== Exercise instructions ==
Put everything from the start of the entries down to and including the line containing "proyecto socialista. Esto" into a JSON list of strings, one string per line. Leave out any blank lines.

START Records provided

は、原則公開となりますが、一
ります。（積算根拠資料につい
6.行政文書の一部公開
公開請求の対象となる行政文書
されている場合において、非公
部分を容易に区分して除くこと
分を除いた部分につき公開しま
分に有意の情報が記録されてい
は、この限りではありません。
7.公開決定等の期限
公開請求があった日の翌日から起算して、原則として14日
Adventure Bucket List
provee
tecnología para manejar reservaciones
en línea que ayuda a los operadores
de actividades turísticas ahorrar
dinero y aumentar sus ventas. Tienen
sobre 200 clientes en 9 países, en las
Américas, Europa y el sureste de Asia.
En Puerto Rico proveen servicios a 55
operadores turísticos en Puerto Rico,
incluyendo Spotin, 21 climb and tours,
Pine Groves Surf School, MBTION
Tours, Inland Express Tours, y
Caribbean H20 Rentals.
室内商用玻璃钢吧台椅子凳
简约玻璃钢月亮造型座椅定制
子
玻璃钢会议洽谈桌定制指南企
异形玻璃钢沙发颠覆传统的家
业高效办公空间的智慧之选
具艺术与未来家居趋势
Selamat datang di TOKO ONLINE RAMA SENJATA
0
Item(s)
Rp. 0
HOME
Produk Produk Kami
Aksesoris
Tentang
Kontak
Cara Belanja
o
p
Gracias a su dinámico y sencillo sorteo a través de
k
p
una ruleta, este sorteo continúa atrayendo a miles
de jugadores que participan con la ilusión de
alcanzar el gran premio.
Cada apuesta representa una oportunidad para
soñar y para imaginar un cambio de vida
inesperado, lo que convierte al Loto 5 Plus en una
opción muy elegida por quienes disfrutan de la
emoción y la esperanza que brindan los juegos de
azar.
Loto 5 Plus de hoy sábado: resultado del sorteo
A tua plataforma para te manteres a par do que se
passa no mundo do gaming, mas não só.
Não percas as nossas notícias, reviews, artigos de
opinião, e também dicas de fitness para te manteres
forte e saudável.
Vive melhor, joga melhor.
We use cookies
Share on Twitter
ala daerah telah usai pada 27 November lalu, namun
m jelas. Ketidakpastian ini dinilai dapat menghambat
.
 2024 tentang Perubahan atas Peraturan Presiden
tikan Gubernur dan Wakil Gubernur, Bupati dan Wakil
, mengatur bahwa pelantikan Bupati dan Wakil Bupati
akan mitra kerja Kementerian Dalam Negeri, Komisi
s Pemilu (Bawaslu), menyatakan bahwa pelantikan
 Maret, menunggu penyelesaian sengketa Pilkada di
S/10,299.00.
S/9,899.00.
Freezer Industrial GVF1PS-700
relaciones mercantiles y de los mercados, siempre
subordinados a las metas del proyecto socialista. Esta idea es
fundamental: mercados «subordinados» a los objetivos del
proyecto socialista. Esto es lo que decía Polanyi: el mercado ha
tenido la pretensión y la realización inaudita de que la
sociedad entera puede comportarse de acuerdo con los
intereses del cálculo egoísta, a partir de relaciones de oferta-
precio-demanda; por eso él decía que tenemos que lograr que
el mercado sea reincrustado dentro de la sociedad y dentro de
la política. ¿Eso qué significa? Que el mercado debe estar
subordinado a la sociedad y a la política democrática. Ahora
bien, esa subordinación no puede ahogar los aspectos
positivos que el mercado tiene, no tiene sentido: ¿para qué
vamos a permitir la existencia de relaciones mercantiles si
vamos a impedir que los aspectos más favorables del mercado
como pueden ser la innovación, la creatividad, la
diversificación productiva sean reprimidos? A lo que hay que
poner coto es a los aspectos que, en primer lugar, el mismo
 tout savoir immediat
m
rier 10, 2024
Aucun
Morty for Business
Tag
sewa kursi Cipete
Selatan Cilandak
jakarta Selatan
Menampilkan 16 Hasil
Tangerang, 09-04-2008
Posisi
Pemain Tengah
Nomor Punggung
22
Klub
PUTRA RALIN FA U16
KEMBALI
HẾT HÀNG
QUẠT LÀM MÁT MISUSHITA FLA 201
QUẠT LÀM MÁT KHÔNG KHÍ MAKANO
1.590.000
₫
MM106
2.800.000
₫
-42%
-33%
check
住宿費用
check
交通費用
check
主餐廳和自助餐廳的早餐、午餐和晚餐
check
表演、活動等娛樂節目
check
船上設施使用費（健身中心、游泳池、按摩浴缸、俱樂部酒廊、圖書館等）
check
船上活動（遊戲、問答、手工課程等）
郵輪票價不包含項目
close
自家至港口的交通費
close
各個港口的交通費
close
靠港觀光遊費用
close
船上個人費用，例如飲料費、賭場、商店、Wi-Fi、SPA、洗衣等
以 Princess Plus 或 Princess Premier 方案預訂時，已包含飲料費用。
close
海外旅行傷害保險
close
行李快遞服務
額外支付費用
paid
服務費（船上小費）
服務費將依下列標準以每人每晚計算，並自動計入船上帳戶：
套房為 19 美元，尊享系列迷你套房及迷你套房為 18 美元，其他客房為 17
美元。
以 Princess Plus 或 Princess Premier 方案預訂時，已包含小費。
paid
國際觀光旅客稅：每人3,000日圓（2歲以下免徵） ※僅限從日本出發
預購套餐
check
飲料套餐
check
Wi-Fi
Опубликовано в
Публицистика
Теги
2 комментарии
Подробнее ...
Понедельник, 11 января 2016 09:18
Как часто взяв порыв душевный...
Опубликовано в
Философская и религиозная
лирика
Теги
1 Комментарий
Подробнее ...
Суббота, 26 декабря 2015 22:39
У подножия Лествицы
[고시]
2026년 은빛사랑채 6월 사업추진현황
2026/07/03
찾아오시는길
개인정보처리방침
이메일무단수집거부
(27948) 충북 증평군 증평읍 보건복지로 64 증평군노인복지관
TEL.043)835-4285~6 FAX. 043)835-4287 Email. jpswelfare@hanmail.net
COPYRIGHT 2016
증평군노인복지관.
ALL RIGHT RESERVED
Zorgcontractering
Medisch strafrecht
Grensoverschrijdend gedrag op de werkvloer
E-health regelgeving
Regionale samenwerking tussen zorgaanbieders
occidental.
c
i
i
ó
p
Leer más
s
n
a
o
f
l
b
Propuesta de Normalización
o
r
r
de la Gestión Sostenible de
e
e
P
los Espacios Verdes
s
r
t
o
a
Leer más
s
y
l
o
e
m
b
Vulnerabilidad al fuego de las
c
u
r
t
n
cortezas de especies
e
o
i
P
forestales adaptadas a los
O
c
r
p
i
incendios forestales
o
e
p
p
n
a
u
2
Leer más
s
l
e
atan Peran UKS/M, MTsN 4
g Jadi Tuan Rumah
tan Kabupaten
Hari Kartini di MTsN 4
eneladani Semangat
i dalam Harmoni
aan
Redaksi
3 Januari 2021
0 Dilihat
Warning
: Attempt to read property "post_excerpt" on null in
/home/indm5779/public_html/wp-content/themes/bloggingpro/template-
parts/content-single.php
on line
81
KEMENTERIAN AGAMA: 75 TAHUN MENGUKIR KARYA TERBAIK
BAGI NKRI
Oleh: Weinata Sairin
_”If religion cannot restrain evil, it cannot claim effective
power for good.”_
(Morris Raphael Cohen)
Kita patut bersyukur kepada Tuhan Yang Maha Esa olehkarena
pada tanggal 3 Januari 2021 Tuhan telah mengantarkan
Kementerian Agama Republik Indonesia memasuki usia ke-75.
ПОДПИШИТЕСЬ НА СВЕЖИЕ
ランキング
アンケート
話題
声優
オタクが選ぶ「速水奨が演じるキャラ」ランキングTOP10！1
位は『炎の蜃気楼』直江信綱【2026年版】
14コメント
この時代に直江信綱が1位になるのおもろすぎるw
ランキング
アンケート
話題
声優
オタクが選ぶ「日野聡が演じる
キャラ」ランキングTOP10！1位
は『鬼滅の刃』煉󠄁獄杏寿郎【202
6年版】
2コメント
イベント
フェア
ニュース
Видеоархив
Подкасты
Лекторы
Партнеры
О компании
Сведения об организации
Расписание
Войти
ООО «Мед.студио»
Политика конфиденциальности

END Records provided

== Response below ==
[
  "は、原則公開となりますが、一",
  "ります。（積算根拠資料につい",
  "6.行政文書の一部公開",
  "公開請求の対象となる行政文書",
  "されている場合において、非公",
  "部分を容易に区分して除くこと",
  "分を除いた部分につき公開しま",
  "分に有意の情報が記録されてい",
  "は、この限りではありません。",
  "7.公開決定等の期限",
  "公開請求があった日の翌日から起算して、原則として14日",
  "Adventure Bucket List",
  "provee",
  "tecnología para manejar reservaciones",
  "en línea que ayuda a los operadores",
  "de actividades turísticas ahorrar",
  "dinero y aumentar sus ventas. Tienen",
  "sobre 200 clientes en 9 países, en las",
  "Américas, Europa y el sureste de Asia.",
  "En Puerto Rico proveen servicios a 55",
  "operadores turísticos en Puerto Rico,",
  "incluyendo Spotin, 21 climb and tours,",
  "Pine Groves Surf School, MBTION",
  "Tours, Inland Express Tours, y",
  "Caribbean H20 Rentals.",
  "室内商用玻璃钢吧台椅子凳",
  "简约玻璃钢月亮造型座椅定制",
  "子",
  "玻璃钢会议洽谈桌定制指南企",
  "异形玻璃钢沙发颠覆传统的家",
  "业高效办公空间的智慧之选",
  "具艺术与未来家居趋势",
  "Selamat datang di TOKO ONLINE RAMA SENJATA",
  "0",
  "Item(s)",
  "Rp. 0",
  "HOME",
  "Produk Produk Kami",
  "Aksesoris",
  "Tentang",
  "Kontak",
  "Cara Belanja",
  "o",
  "p",
  "Gracias a su dinámico y sencillo sorteo a través de",
  "k",
  "p",
  "una ruleta, este sorteo continúa atrayendo a miles",
  "de jugadores que participan con la ilusión de",
  "alcanzar el gran premio.",
  "Cada apuesta representa una oportunidad para",
  "soñar y para imaginar un cambio de vida",
  "inesperado, lo que convierte al Loto 5 Plus en una",
  "opción muy elegida por quienes disfrutan de la",
  "emoción y la esperanza que brindan los juegos de",
  "azar.",
  "Loto 5 Plus de hoy sábado: resultado del sorteo",
  "A tua plataforma para te manteres a par do que se",
  "passa no mundo do gaming, mas não só.",
  "Não percas as nossas notícias, reviews, artigos de",
  "opinião, e também dicas de fitness para te manteres",
  "forte e saudável.",
  "Vive melhor, joga melhor.",
  "We use cookies",
  "Share on Twitter",
  "ala daerah telah usai pada 27 November lalu, namun",
  "m jelas. Ketidakpastian ini dinilai dapat menghambat",
  ".",
  " 2024 tentang Perubahan atas Peraturan Presiden",
  "tikan Gubernur dan Wakil Gubernur, Bupati dan Wakil",
  ", mengatur bahwa pelantikan Bupati dan Wakil Bupati",
  "akan mitra kerja Kementerian Dalam Negeri, Komisi",
  "s Pemilu (Bawaslu), menyatakan bahwa pelantikan",
  " Maret, menunggu penyelesaian sengketa Pilkada di",
  "S/10,299.00.",
  "S/9,899.00.",
  "Freezer Industrial GVF1PS-700",
  "relaciones mercantiles y de los mercados, siempre",
  "subordinados a las metas del proyecto socialista. Esta idea es",
  "fundamental: mercados «subordinados» a los objetivos del",
  "proyecto socialista. Esto es lo que decía Polanyi: el mercado ha"
]